Excerpt to read:
>>>>>
# Sebago vs Sperry



## Dockside (Nov 16, 2012)

I'm a huge boat shoe fan. I have been wearing docksides for a couple of years now. I've seen that Sperry are more popular in USA. Why? Are the Sperrys more comfortable?


----------



## TradThrifter (Oct 22, 2012)

I've had a few pairs of Sperry's; They are just more available here. I don't believe there is a big difference although Paul Sperry is the original boat shoe.


----------



## hardline_42 (Jan 20, 2010)

Sperry Authentic Originals are typically softer than Docksides, which are more substantial but take longer to break in. Also, the Sperry A/O has a razor-siped sole which offers more grip on a wet deck than the molded sole of the Docksides. For casual wear, either will do just fine.


----------



## Christophe (Oct 27, 2010)

As hardline has mentioned, the sole on Sperrys is razor cut with very thin gaps. They don't let dirt and little rocks get caught in them, which would in turn scratch the heck out of a deck! The Sebagos have wider gaps, which do catch dirt and thus scratch the deck. If you use them on boats, the Sperrys are far superior.


----------



## ada8356 (Dec 14, 2007)

My first (and so far only) pair of Sperry A/Os only lasted one season. By the second summer the soles had hardened and became very slick. Anyone ever have a similar experience? It was really disappointing because they were so comfortable. But probably a bit pricey if I need to buy a new pair every summer.


----------



## hardline_42 (Jan 20, 2010)

ada8356 said:


> My first (and so far only) pair of Sperry A/Os only lasted one season. By the second summer the soles had hardened and became very slick. Anyone ever have a similar experience? It was really disappointing because they were so comfortable. But probably a bit pricey if I need to buy a new pair every summer.


Soak the soles in bleach. Or, spray them with silicone spray and wrap the soles in plastic. The plasticizers in the rubber bleed out over time, making the soles hard, brittle and, eventually, crumbly. You can either break down the hard rubber and expose the fresh rubber below (bleach) or infuse the hard rubber with new plasticizers to restore flexibility and grip (silicone spray).


----------



## blairrob (Oct 30, 2010)
<<<<<
What this exercise asks:
a) In the boat shoe thread, what kind of sole does the Sperry A/O have?
b) Repeat the boat shoe thread between "I'm a huge boat" and "original boat shoe.", inclusive.
c) For each statement, decide whether the boat shoe thread supports it, and quote the words that decide it. (i) Docksides take longer to break in than Sperry Authentic Originals. (ii) Sebagos have narrower gaps in the sole than Sperrys. (iii) The first pair of Sperry A/Os that ada8356 owned lasted three seasons.

Given information:
>>>>>
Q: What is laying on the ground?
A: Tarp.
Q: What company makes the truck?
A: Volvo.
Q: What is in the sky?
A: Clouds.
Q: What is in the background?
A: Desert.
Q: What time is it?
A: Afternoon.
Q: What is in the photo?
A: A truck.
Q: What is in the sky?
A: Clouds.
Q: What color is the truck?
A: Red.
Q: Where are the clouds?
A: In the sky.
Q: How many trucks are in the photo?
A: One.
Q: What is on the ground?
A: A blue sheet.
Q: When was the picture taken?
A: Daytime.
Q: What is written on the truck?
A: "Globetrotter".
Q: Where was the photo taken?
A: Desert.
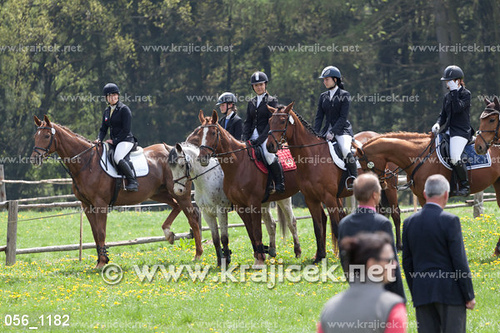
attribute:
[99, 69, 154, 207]
person — sitting down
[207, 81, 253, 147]
person — sitting down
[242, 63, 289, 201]
person — sitting down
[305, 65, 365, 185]
person — sitting down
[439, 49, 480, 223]
person — sitting down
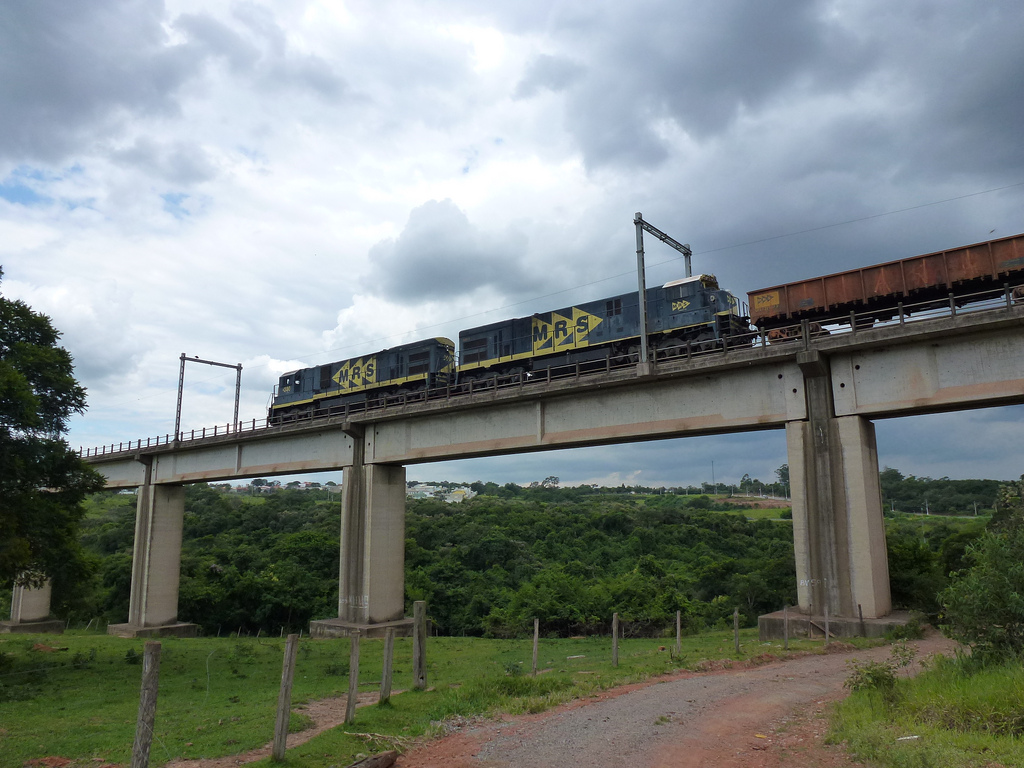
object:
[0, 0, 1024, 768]
scene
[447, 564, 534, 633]
tree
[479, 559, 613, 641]
tree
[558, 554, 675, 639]
tree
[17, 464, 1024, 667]
woods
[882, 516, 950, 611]
tree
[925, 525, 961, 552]
tree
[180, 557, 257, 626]
tree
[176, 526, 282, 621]
tree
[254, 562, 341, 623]
tree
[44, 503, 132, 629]
tree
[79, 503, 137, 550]
tree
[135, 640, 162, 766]
post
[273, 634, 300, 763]
post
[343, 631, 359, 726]
post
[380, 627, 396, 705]
post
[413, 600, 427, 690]
post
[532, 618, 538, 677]
post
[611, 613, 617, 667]
post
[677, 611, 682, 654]
post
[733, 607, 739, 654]
post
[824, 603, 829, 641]
post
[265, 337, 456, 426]
locomotive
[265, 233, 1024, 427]
train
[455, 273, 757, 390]
locomotive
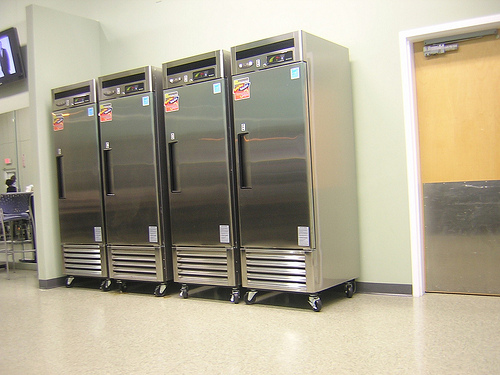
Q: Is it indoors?
A: Yes, it is indoors.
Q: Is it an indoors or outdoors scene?
A: It is indoors.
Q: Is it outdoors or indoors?
A: It is indoors.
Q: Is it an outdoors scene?
A: No, it is indoors.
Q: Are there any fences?
A: No, there are no fences.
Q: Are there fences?
A: No, there are no fences.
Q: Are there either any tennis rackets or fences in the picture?
A: No, there are no fences or tennis rackets.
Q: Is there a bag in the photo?
A: No, there are no bags.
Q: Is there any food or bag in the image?
A: No, there are no bags or food.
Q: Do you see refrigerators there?
A: Yes, there is a refrigerator.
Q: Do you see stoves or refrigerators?
A: Yes, there is a refrigerator.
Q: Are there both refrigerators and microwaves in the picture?
A: No, there is a refrigerator but no microwaves.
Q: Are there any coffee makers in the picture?
A: No, there are no coffee makers.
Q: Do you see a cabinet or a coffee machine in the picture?
A: No, there are no coffee makers or cabinets.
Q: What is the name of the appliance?
A: The appliance is a refrigerator.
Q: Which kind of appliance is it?
A: The appliance is a refrigerator.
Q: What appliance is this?
A: This is a refrigerator.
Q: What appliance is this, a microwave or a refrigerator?
A: This is a refrigerator.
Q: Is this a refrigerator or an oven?
A: This is a refrigerator.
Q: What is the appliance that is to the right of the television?
A: The appliance is a refrigerator.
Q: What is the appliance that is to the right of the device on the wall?
A: The appliance is a refrigerator.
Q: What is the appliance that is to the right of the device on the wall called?
A: The appliance is a refrigerator.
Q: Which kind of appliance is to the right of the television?
A: The appliance is a refrigerator.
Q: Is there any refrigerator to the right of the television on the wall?
A: Yes, there is a refrigerator to the right of the TV.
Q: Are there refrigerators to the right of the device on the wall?
A: Yes, there is a refrigerator to the right of the TV.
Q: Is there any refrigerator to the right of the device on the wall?
A: Yes, there is a refrigerator to the right of the TV.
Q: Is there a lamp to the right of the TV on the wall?
A: No, there is a refrigerator to the right of the TV.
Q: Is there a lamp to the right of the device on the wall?
A: No, there is a refrigerator to the right of the TV.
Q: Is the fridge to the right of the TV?
A: Yes, the fridge is to the right of the TV.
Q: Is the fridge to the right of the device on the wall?
A: Yes, the fridge is to the right of the TV.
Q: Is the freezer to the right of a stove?
A: No, the freezer is to the right of the TV.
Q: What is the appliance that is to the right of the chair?
A: The appliance is a refrigerator.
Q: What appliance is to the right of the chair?
A: The appliance is a refrigerator.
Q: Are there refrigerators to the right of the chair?
A: Yes, there is a refrigerator to the right of the chair.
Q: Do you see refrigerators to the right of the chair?
A: Yes, there is a refrigerator to the right of the chair.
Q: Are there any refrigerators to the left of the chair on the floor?
A: No, the refrigerator is to the right of the chair.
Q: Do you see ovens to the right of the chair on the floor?
A: No, there is a refrigerator to the right of the chair.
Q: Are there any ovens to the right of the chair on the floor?
A: No, there is a refrigerator to the right of the chair.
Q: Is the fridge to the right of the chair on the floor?
A: Yes, the fridge is to the right of the chair.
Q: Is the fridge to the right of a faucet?
A: No, the fridge is to the right of the chair.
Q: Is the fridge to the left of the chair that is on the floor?
A: No, the fridge is to the right of the chair.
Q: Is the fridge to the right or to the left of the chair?
A: The fridge is to the right of the chair.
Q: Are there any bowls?
A: No, there are no bowls.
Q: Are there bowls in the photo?
A: No, there are no bowls.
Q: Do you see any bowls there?
A: No, there are no bowls.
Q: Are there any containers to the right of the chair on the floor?
A: Yes, there is a container to the right of the chair.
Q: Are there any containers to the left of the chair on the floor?
A: No, the container is to the right of the chair.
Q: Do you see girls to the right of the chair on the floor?
A: No, there is a container to the right of the chair.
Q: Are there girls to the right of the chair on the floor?
A: No, there is a container to the right of the chair.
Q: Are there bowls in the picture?
A: No, there are no bowls.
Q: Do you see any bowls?
A: No, there are no bowls.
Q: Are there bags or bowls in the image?
A: No, there are no bowls or bags.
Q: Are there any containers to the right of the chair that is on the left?
A: Yes, there is a container to the right of the chair.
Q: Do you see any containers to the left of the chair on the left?
A: No, the container is to the right of the chair.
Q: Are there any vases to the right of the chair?
A: No, there is a container to the right of the chair.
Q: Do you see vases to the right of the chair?
A: No, there is a container to the right of the chair.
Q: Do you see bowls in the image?
A: No, there are no bowls.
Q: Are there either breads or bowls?
A: No, there are no bowls or breads.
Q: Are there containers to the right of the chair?
A: Yes, there is a container to the right of the chair.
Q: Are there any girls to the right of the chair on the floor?
A: No, there is a container to the right of the chair.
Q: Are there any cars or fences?
A: No, there are no fences or cars.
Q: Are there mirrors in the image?
A: No, there are no mirrors.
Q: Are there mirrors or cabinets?
A: No, there are no mirrors or cabinets.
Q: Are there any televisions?
A: Yes, there is a television.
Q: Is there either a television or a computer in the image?
A: Yes, there is a television.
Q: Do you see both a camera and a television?
A: No, there is a television but no cameras.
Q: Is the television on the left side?
A: Yes, the television is on the left of the image.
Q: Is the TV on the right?
A: No, the TV is on the left of the image.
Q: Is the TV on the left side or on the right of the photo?
A: The TV is on the left of the image.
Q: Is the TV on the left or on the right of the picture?
A: The TV is on the left of the image.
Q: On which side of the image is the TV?
A: The TV is on the left of the image.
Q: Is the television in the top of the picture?
A: Yes, the television is in the top of the image.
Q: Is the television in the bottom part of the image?
A: No, the television is in the top of the image.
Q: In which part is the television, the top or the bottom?
A: The television is in the top of the image.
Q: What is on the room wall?
A: The TV is on the wall.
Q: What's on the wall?
A: The TV is on the wall.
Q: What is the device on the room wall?
A: The device is a television.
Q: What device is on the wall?
A: The device is a television.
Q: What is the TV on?
A: The TV is on the wall.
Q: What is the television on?
A: The TV is on the wall.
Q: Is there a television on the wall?
A: Yes, there is a television on the wall.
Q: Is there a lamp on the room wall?
A: No, there is a television on the wall.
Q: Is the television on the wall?
A: Yes, the television is on the wall.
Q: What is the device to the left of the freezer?
A: The device is a television.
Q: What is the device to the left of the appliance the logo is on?
A: The device is a television.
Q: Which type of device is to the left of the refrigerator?
A: The device is a television.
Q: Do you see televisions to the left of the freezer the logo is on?
A: Yes, there is a television to the left of the refrigerator.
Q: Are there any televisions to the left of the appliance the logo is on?
A: Yes, there is a television to the left of the refrigerator.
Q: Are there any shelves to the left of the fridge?
A: No, there is a television to the left of the fridge.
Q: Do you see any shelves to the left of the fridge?
A: No, there is a television to the left of the fridge.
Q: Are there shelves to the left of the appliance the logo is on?
A: No, there is a television to the left of the fridge.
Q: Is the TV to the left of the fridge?
A: Yes, the TV is to the left of the fridge.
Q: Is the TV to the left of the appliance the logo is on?
A: Yes, the TV is to the left of the fridge.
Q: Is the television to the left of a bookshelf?
A: No, the television is to the left of the fridge.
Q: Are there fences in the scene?
A: No, there are no fences.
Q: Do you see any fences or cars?
A: No, there are no fences or cars.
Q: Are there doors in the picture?
A: Yes, there is a door.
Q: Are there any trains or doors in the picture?
A: Yes, there is a door.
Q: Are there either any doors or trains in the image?
A: Yes, there is a door.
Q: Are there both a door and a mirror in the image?
A: No, there is a door but no mirrors.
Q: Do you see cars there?
A: No, there are no cars.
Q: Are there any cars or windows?
A: No, there are no cars or windows.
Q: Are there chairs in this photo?
A: Yes, there is a chair.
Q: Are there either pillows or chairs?
A: Yes, there is a chair.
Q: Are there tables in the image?
A: No, there are no tables.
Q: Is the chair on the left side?
A: Yes, the chair is on the left of the image.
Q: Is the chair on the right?
A: No, the chair is on the left of the image.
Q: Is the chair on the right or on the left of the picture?
A: The chair is on the left of the image.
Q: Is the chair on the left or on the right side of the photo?
A: The chair is on the left of the image.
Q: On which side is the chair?
A: The chair is on the left of the image.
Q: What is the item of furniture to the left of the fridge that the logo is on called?
A: The piece of furniture is a chair.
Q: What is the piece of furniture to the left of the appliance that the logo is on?
A: The piece of furniture is a chair.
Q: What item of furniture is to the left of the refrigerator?
A: The piece of furniture is a chair.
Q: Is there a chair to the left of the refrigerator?
A: Yes, there is a chair to the left of the refrigerator.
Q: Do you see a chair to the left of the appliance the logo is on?
A: Yes, there is a chair to the left of the refrigerator.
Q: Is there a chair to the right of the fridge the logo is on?
A: No, the chair is to the left of the refrigerator.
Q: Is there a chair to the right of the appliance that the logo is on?
A: No, the chair is to the left of the refrigerator.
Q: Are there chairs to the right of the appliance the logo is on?
A: No, the chair is to the left of the refrigerator.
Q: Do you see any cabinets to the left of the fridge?
A: No, there is a chair to the left of the fridge.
<<<<<
Solved tasks:
a) A razor-siped sole.

b)
I'm a huge boat shoe fan. I have been wearing docksides for a couple of years now. I've seen that Sperry are more popular in USA. Why? Are the Sperrys more comfortable?


----------



## TradThrifter (Oct 22, 2012)

I've had a few pairs of Sperry's; They are just more available here. I don't believe there is a big difference although Paul Sperry is the original boat shoe.

c)
(i) Yes: "Sperry Authentic Originals are typically softer than Docksides, which are more substantial but take longer to break in."
(ii) No: "The Sebagos have wider gaps, which do catch dirt and thus scratch the deck."
(iii) No: "My first (and so far only) pair of Sperry A/Os only lasted one season."